12. The method of claim 11, wherein the camera is a stereo camera.
13. The method of claim 11, wherein the analyzed information corresponds to a hand of a user.
14. The method of claim 11, wherein the virtual object represents a body of a user.
15. The method of claim 11, wherein the virtual object represents a hand of a user.
16. The method of claim 11, wherein the pattern of invisible light is infrared.
17. The method of claim 11, wherein the responsive image is presented in real-time.
18. The method of claim 11, further comprising sending and receiving data via a network, the data including the responsive image.
19. The method of claim 11, wherein the delivering and the detecting occur above the presented responsive image.
20. The method of claim 11, wherein the three-dimensional space is partitioned into a plurality of zones and different types of user interactions occur in each of the plurality of zones.
Description
CROSS-REFERENCE TO RELATED APPLICATION

The present application claims the priority benefit of U.S. provisional patent application No. 60/922,873 filed Apr. 10, 2007 and entitled “Display Using a Three-Dimensional Vision System,” the disclosure of which is incorporated herein by reference.

BACKGROUND

1. Field of the Invention

The present invention generally relates to interactive media. More specifically, the present invention relates to providing a display using a three-dimensional vision system.

2. Background Art

Traditionally, human interaction with video display systems has required users to employ devices such as hand-held remote controls, keyboards, mice, and joystick controls. An interactive video display system allows real-time, human interaction with images generated and displayed by the system without employing such devices.

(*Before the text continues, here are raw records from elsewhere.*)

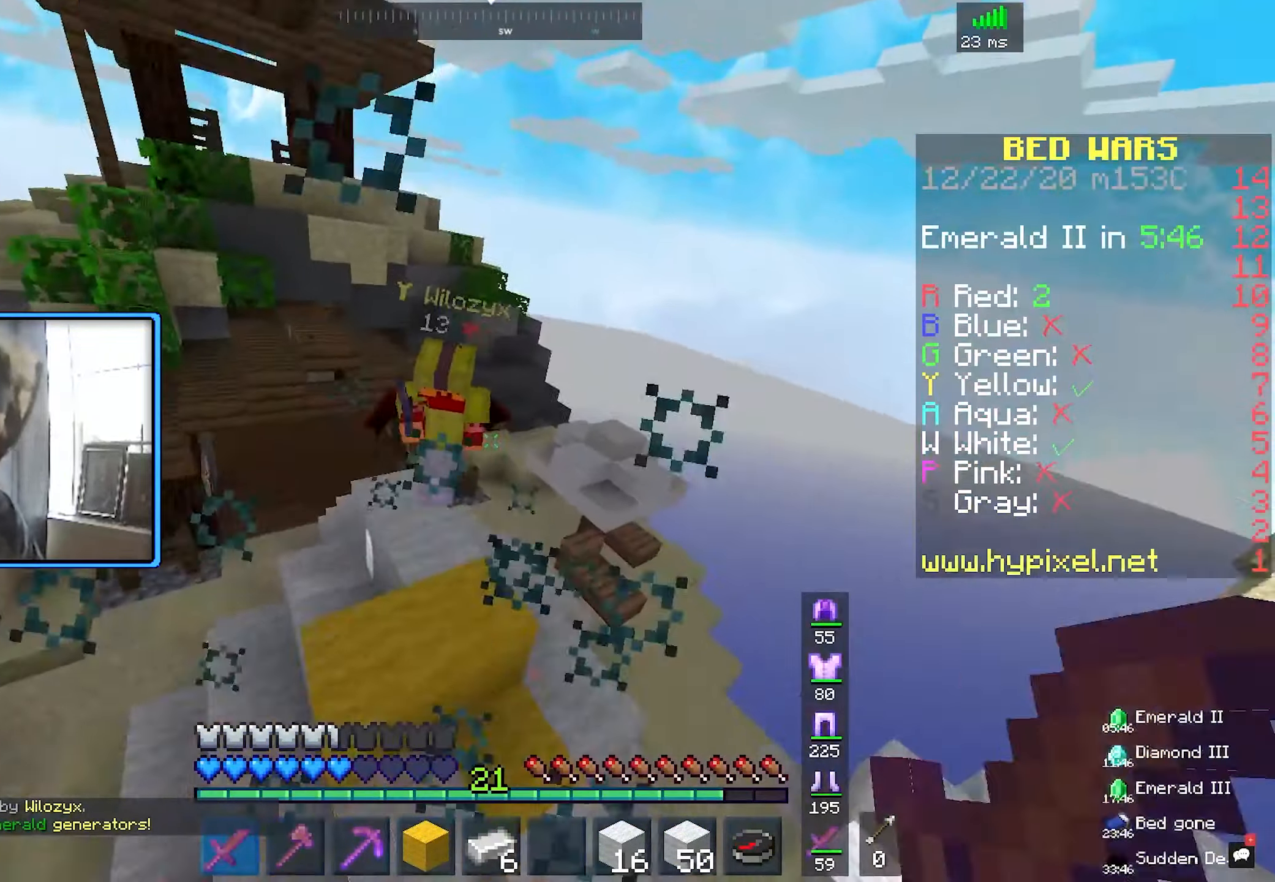
{"keys": ["space", "w"], "mouse": ["left"], "events": [[83, "space", "down"]]}
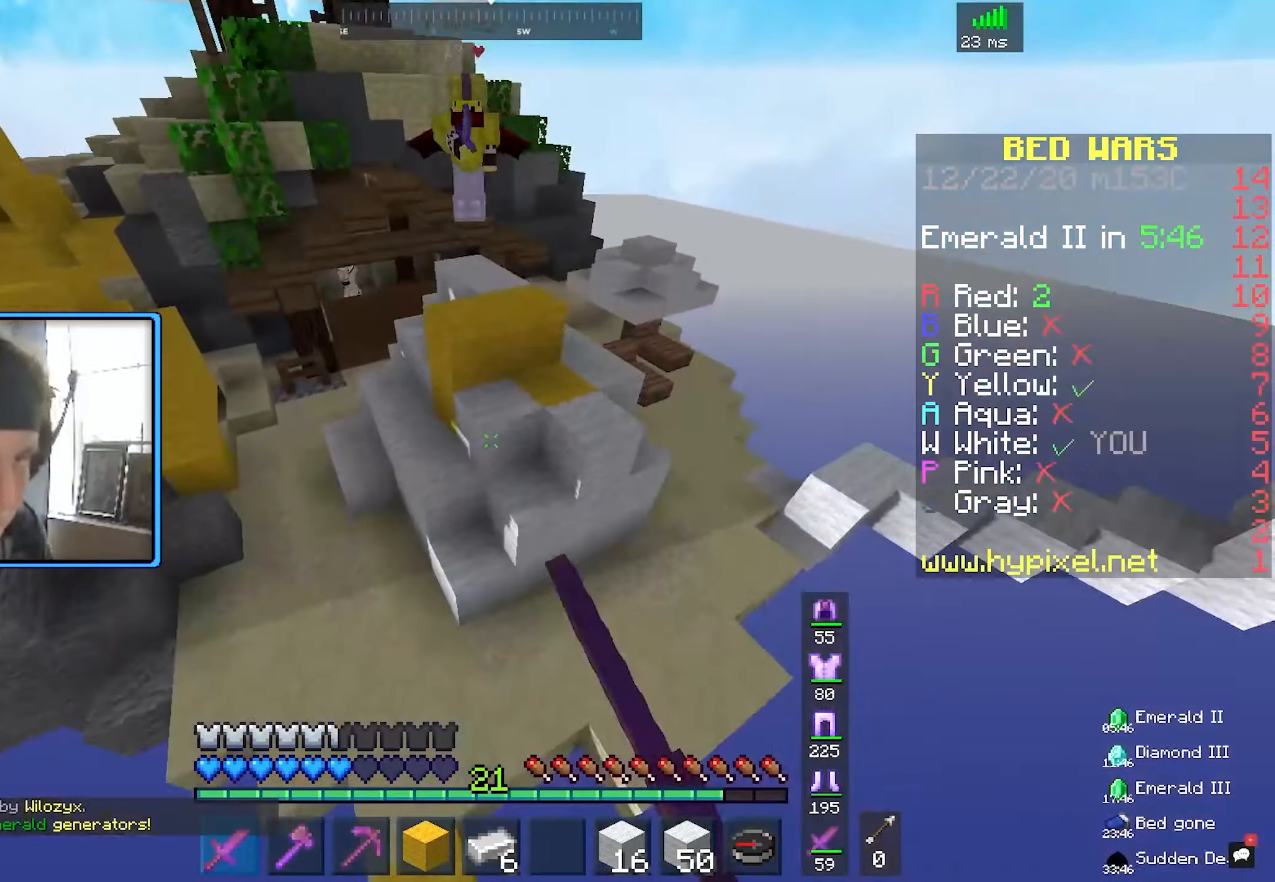
{"keys": ["space", "w"], "mouse": ["left"], "events": []}
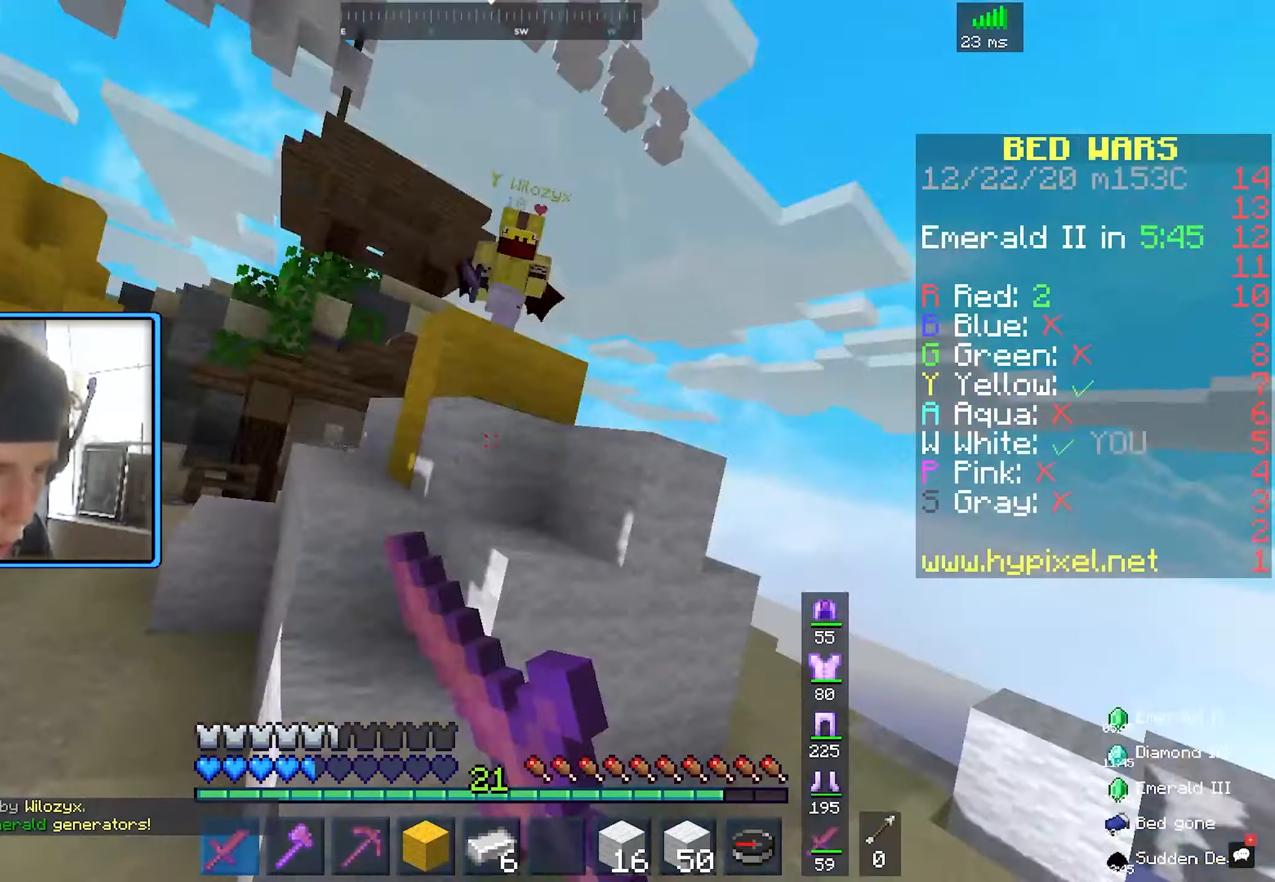
{"keys": ["space", "w"], "mouse": ["left"], "events": [[50, "space", "up"], [83, "mouse_left", "up"], [200, "mouse_left", "down"], [267, "space", "down"]]}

While existing interactive video display systems allow real-time, human interactions, such displays are limited in many ways. In one example, the existing interactive video systems require specialized hardware to be held by the users. The specialized hardware may be inconvenient and prone to damage or loss. Further, the specialized hardware may require frequent battery replacement. Specialized hardware, too, may provide a limited number of points to be tracked by the existing interactive video systems, thus limiting the usefulness and reliability in interacting with the entire body of a user or with multiple users.

In another example, the existing interactive video systems are camera-based, such as the EyeToy® from Sony Computer Entertainment Inc. Certain existing camera-based interactive video systems may be limited in the range of motions of the user that can be tracked. Additionally, some camera-based systems only allow for body parts that are moving to be tracked rather than the entire body. In some instances, distance information may not be detected (i.e., the system may not provide for depth perception).

SUMMARY OF THE CLAIMED INVENTION

An interactive video display system allows a physical object to interact with a virtual object. A light source delivers a pattern of invisible light to a three-dimensional space occupied by the physical object. A camera detects invisible light scattered by the physical object. A computer system analyzes information generated by the camera, maps the position of the physical object in the three-dimensional space, and generates a responsive image that includes the virtual object. A display presents the responsive image.

BRIEF DESCRIPTION OF THE DRAWINGS

FIG. 1 illustrates an exemplary embodiment of an interactive video display system that allows a physical object to interact with a virtual object.

FIG. 2 illustrates an exemplary embodiment of a light source in the video display system of FIG. 1.

FIG. 3 illustrates another exemplary embodiment of the light source of FIGURE.

FIG. 4 illustrates yet another exemplary embodiment of the light source of FIG. 1.

FIG. 5 illustrates various exemplary form factors of the interactive video display system.

FIG. 6 illustrates an exemplary form factor of the interactive video display system that may accommodate multiple users.

FIG. 7 illustrates various exemplary form factors of the interactive video display system in which the light source is positioned above the users.

FIG. 8 illustrates an exemplary mapping between the physical space and the virtual space in cross-section.

FIG. 9 illustrates another exemplary mapping between the physical space and the virtual space in cross-section.

FIG. 10 illustrates an exemplary embodiment of the interactive video display system having multiple interactive regions in the physical space.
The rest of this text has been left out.